Va col pensier cercando in milli modi,

Non creder quel che al suo dispetto crede.

(Мысленно изыскивает тысячи способов не верить тому, чему, однако же, верит на беду свою.) Пушкин сперва перевел: «Еще он силится не верить», потом зачеркнул стих и написал: «Не верить хочет он, хоть верит», а потом замарал и это! Со всем тем поэтический колорит Ариостовой кисти сохранен вполне в этом едва набросанном переводе и был бы истинным подарком публике в то время. Вспомним, что большинству ее поэма Ариоста казалась или сухой волшебной сказкой, благодаря французским переложениям, или напыщенной небылицей – по милости русских переводов; поэтического оттенка ее оно не знало.

К этому же времени принадлежит и первая мысль о «Египетских ночах». Стихотворение «Чертог сиял…» было написано в 1825 году, и если можно удивляться, что «Борис Годунов» пролежал 6 лет в портфеле автора, прежде чем явился в свет, то еще более заслуживает изумления долгий искус, какому подвержена была эта пьеса, явившаяся в печати уже по смерти Пушкина. Правда, в тетради его она исполнена таких помарок, что едва можно разобрать несколько отдельных стихов. Только сбоку весьма четко написано: «Aurelius Victor». Римский писатель IV века, который одним замечанием своим о Клеопатре подал Пушкину первую мысль стихотворения. К этой пьесе поэт наш возвращался уже потом несколько раз, но здесь мы остановимся. История создания «Египетских ночей» до такой степени любопытна по отношению к способу творчества у Пушкина, что мы будем излагать ее в своем месте, с некоторой подробностью. Имя Aurelius Victor указывает нам покамест на разнообразнейшее чтение Пушкина в ту же эпоху. Библиотека его уже росла по часам: каждую почту присылали ему книги из Петербурга. Надо заметить, что Пушкин читал почти всегда с пером в руках: страницы русских альманахов и разных других брошюр были покрыты его заметками, теперь, к сожалению, не существующими. Более важным созданиям посвящал он извлечения и заметки на особых листах: таким образом прочел он в деревне всего Шекспира и «Римскую историю» Тацита. Письма Пушкина о «Годунове», приведенные нами, достаточно показывают его глубокое понимание произведений великого драматурга, но собственно работы над Шекспиром теперь не существует. Блестящим остатком ее могут служить два отрывка: один с разбором Фальстафа, напечатанным посмертным изданием в «Записках Пушкина», а другой, касающийся драмы «Ромео и Юлии» и посмертным изданием пропущенный. Он приложен был в «Северных цветах» на 1830 г. к переводу одной части Шекспировой трагедии («Ромео и Юлия (Джульетта)», действие III, явление 1-е) неизвестного автора [111] . Отрывок этот сопровождался в альманахе припиской на конце: «Извлечено из рукописного сочинения А. С. Пушкина». Этого рукописного сочинения, однако, нет в бумагах поэта, и мы принуждены ограничиться сбережением только самого отрывка, единственного его остатка:

«Многие из трагедий, приписываемых Шекспиру, ему не принадлежат, а только им поправлены. Трагедия «Ромео и Джюльета» хотя слогом своим и совершенно отделяется от известных его приемов, но она так ясно входит в его драматическую систему и носит на себе так много следов вольной и широкой его кисти, что ее должно почесть сочинением Шекспира. В ней отразилась Италия, современная поэту, с ее климатом, страстями, праздниками, негой, сонетами, с ее роскошным языком, исполненным блеска и concelli. [112]  Так понял Шекспир драматическую местность. После Джюльеты, после Ромео, сих двух очаровательных созданий шекспировой грации, Меркутио, образец молодого кавалера того времени, изысканный, привязчивый, благородный Меркутио есть замечательнейшее лицо изо всей трагедии. Поэт избрал его в представители итальянцев, бывших модным народом Европы, французами XVI века».

Задание
Ответьте на вопросы по отрывку о Пушкине выше, сохранив нумерацию.
1. Какой стих Пушкин написал после того, как зачеркнул «Еще он силится не верить»?
2. В каком году было написано стихотворение «Чертог сиял…»?
3. Кого, согласно цитате о трагедии «Ромео и Джюльета», поэт избрал в представители итальянцев?

Предоставленные записи
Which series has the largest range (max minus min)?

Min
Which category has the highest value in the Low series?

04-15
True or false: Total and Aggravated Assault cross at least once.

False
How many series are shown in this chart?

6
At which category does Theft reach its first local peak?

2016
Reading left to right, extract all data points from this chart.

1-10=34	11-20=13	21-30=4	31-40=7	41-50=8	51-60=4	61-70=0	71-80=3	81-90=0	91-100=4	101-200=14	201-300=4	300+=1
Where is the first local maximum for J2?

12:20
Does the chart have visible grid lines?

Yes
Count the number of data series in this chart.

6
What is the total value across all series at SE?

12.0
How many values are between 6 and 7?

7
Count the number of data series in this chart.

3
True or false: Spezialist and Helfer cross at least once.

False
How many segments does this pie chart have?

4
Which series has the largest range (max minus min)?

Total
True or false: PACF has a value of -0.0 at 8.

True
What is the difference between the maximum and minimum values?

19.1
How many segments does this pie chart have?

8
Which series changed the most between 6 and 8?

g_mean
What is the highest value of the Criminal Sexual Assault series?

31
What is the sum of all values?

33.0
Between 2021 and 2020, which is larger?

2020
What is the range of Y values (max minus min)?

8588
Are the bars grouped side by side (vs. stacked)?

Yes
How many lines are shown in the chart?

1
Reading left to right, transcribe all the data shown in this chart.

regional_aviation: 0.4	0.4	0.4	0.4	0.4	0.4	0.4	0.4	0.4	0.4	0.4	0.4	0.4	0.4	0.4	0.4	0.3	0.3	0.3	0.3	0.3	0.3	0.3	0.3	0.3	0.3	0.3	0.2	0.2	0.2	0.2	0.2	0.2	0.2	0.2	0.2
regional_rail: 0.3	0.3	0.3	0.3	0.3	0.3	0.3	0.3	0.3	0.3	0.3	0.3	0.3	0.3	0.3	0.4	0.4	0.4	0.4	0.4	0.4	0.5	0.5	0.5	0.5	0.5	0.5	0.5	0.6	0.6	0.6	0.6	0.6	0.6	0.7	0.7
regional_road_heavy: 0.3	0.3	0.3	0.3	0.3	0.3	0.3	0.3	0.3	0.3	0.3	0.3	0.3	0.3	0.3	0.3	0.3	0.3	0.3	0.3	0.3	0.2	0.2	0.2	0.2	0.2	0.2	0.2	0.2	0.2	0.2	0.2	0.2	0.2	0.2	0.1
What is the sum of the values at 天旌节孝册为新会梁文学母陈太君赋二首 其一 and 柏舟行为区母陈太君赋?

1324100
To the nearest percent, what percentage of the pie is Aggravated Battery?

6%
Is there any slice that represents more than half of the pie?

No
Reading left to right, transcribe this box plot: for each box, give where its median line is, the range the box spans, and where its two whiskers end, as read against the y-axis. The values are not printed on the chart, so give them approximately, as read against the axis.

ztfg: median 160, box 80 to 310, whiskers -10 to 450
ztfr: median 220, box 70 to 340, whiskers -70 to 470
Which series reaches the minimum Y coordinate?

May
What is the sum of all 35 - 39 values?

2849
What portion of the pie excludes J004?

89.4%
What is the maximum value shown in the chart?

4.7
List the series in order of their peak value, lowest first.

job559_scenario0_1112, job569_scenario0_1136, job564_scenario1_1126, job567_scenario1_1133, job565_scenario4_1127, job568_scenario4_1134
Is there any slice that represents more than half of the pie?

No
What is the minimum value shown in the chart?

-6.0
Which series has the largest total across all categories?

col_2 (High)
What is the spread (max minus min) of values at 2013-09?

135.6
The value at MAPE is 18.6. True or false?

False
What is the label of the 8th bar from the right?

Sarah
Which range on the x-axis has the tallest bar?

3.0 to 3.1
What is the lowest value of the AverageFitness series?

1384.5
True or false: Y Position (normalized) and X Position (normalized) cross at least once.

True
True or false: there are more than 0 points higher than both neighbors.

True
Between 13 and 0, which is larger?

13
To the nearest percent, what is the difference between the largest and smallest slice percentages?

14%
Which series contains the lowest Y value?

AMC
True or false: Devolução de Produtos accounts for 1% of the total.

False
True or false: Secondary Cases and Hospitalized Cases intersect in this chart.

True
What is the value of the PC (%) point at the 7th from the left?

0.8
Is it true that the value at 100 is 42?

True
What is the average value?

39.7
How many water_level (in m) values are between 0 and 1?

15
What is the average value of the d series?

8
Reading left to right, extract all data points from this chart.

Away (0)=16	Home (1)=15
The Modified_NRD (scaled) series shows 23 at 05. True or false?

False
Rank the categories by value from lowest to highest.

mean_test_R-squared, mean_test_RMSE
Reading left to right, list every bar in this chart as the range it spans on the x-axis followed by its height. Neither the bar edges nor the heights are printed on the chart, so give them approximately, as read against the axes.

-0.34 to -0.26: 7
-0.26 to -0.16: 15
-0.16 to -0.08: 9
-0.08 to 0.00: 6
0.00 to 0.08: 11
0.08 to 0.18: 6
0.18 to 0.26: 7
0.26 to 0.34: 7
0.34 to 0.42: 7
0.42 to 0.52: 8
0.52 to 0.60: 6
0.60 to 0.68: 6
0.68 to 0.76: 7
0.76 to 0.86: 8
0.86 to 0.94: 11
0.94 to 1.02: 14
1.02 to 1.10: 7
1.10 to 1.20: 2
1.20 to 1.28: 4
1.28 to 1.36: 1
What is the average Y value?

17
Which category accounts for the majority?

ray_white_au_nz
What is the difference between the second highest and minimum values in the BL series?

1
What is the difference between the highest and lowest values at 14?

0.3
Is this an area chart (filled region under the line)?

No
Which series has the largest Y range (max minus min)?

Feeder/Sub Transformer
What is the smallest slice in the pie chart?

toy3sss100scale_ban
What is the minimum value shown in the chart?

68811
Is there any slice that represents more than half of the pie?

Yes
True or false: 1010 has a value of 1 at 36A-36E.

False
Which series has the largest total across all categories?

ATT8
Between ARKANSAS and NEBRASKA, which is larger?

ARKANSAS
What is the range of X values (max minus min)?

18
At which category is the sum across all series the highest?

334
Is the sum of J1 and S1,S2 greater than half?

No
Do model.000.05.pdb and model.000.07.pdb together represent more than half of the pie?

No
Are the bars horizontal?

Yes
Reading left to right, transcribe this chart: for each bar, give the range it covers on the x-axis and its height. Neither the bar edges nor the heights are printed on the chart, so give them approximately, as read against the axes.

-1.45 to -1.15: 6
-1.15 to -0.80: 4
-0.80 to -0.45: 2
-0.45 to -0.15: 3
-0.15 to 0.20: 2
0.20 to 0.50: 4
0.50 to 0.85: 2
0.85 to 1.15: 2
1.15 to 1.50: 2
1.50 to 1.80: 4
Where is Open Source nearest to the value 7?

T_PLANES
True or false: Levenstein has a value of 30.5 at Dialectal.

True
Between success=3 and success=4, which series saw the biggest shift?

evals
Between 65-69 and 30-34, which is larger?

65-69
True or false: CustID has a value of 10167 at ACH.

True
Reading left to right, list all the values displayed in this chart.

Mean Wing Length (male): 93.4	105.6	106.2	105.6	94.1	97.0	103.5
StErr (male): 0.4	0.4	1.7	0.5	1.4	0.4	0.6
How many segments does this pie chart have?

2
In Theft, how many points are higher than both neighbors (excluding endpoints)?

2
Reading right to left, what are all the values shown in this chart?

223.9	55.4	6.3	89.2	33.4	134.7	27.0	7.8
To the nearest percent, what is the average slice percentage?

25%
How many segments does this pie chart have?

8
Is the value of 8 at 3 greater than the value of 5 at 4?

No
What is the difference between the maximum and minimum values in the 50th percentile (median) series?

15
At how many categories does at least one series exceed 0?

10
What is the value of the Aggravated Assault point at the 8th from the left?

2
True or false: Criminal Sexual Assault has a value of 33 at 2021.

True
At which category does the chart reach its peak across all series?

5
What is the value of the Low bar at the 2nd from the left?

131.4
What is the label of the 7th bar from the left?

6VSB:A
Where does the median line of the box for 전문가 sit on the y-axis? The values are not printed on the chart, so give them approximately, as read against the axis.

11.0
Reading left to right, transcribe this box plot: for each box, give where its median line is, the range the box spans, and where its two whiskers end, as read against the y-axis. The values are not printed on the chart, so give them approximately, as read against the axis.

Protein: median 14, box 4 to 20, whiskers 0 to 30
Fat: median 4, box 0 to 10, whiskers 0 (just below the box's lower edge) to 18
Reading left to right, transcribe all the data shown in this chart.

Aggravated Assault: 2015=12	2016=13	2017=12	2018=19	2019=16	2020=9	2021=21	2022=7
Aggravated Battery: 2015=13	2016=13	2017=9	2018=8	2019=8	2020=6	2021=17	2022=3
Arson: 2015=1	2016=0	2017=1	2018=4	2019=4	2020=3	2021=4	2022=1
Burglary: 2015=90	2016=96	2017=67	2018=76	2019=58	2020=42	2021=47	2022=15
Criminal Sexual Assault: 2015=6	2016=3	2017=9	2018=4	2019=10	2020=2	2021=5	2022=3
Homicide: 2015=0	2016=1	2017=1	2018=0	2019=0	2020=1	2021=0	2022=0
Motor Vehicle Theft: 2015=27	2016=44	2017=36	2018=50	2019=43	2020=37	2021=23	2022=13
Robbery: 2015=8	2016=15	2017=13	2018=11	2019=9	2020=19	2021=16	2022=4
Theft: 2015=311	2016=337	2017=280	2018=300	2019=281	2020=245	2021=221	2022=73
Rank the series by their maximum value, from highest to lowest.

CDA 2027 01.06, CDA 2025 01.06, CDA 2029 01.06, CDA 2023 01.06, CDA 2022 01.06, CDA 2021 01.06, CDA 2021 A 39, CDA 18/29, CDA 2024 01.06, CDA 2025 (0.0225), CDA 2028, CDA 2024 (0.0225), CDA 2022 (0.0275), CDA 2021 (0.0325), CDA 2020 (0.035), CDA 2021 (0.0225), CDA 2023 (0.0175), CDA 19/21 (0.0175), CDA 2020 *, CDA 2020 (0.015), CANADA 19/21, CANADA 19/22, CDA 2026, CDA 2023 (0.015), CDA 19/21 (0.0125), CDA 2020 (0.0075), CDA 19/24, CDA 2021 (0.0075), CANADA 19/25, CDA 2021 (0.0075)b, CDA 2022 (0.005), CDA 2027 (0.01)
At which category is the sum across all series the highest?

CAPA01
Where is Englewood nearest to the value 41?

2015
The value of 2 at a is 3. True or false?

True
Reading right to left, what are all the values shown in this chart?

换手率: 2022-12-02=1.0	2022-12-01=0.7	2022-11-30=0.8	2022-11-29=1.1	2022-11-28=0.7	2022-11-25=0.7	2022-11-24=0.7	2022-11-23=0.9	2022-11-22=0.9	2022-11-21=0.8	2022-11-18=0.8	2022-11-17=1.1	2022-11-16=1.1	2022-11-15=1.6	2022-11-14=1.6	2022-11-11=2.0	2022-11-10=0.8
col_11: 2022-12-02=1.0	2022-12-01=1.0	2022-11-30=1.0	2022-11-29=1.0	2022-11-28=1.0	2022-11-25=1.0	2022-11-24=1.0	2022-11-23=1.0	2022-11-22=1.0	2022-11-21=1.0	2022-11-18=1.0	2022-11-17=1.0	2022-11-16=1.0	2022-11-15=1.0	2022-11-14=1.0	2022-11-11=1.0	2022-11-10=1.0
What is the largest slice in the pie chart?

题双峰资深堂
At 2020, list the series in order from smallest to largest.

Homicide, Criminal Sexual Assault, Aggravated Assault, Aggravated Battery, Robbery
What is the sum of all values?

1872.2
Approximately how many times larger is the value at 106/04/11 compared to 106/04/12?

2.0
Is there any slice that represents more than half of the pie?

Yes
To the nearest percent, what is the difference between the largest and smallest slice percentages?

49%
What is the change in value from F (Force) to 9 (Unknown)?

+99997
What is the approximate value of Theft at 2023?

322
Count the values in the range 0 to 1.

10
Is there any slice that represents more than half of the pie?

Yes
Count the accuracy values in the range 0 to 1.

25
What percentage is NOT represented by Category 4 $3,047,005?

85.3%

Ответ
1. «Не верить хочет он, хоть верит».
2. В 1825 году.
3. Меркутио.